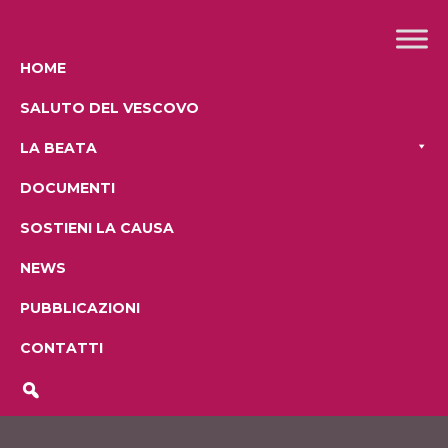
HOME
SALUTO DEL VESCOVO
LA BEATA
DOCUMENTI
SOSTIENI LA CAUSA
NEWS
PUBBLICAZIONI
CONTATTI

* Task objective:
Put the text lines of the items above into a JSON list of strings, one string per line and with no blank lines, and leave the pictures out of the answer.

* Answer to this problem:
[
  "HOME",
  "SALUTO DEL VESCOVO",
  "LA BEATA",
  "DOCUMENTI",
  "SOSTIENI LA CAUSA",
  "NEWS",
  "PUBBLICAZIONI",
  "CONTATTI"
]